Yes, a tour such as the one you are looking at is a good way to see Universal and some of the sights of LA/Hollywood/Beverly Hills.

Starline Tours (a company I used to work with) is the biggest tour operator in LA and they also offer tours out of Anaheim up to LA.

Really, so much of a tour experience depends on the driver and guide, since most companies all see the same sights.  So sometimes it's just the luck of the draw if you get a great guide or just someone there doing their job.

If driving does not bother you, you can do it all cheaper by driving up to Hollywood and catching a tour from there at the Chinese Theater or by simply driving on your own.

But if you don't want to drive, then catching a tour out of Anaheim is a great way to go.  The nice part of the tour experience is the combining Universal with Hollywood/Beverly Hills tour.


----------



## Dori (Jun 9, 2009)

We stayed at Worldmark @ Indio and enjoyed it very much.  The pool was nice and the kids should enjoy the lazy river.  Do take the aerial tram in Palm Springs.  It's a bit pricey, but a good diversion.  Have fun!

Dori


----------



## riverdees05 (Jun 9, 2009)

We are going to Palm Desert the end of January, what is there to do that time of the year for older adults?


----------



## JLarg (Jun 9, 2009)

Thanks for the tip on standbygolf, that is great.  The rates there are about 1/3 of what I have seen posted.  Awesome!


----------



## MULTIZ321 (Jun 9, 2009)

Palm Springs Aerial Tramway - http://www.pstramway.com/index.asp

In addition to the Tram ride - there are hiking trail up at the top of Mount Jacinto State Park and Wilderness. For more info, see the website.

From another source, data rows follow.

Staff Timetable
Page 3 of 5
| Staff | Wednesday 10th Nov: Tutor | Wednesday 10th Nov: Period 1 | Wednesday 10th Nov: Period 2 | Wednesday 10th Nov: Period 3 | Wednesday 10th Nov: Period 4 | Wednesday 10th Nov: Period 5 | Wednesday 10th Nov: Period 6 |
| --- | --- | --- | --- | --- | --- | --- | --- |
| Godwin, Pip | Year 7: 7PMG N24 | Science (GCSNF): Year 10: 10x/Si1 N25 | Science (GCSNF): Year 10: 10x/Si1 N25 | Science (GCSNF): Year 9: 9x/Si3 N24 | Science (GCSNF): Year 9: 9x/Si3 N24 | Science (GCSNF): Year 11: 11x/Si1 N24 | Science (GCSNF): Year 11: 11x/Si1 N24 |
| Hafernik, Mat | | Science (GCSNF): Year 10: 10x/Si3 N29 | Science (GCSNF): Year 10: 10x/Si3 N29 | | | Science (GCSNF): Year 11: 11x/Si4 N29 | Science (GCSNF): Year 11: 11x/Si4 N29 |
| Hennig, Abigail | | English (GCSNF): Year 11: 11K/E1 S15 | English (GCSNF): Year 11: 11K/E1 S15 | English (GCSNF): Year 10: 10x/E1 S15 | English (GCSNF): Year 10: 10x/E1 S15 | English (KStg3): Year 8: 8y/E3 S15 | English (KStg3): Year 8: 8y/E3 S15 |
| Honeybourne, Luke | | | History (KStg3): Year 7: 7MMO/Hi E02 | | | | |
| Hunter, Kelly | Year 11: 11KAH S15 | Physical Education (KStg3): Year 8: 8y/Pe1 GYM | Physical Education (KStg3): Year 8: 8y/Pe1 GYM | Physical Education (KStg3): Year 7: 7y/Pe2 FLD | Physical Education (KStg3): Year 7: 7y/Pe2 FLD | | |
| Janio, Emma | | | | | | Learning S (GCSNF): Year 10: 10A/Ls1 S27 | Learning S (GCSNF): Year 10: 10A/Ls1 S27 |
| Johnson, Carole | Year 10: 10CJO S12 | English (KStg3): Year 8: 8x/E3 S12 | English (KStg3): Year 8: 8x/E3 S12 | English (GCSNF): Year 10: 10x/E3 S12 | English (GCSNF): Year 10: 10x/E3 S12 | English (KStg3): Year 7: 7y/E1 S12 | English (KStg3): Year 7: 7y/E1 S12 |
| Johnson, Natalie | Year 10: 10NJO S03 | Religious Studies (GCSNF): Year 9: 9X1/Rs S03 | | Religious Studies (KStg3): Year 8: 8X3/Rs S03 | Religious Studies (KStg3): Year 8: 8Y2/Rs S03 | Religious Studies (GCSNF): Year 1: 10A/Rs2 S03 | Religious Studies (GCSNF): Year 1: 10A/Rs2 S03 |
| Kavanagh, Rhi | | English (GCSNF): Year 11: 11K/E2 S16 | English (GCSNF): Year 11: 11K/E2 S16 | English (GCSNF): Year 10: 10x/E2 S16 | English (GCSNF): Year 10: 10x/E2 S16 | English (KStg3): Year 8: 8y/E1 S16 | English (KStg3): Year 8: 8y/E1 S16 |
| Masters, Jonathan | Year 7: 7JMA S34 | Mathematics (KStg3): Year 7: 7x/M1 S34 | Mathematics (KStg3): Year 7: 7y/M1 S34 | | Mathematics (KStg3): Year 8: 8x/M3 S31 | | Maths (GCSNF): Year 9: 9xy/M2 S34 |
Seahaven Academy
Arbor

Also check out the temperature differences from the Valley floor to top of the tramway ride.  Depending on when you're there if you decide to go, consider attire layering.

Have a fun trip.

Richard


----------



## gorevs9 (Jun 12, 2009)

JLarg said:


> Thanks for the tip on standbygolf, that is great.  The rates there are about 1/3 of what I have seen posted.  Awesome!



After you get the rate from Standbygolf, call the course and see if they will match it.  I did this when I played The Classic Club and was offered a better selection of tee times.


----------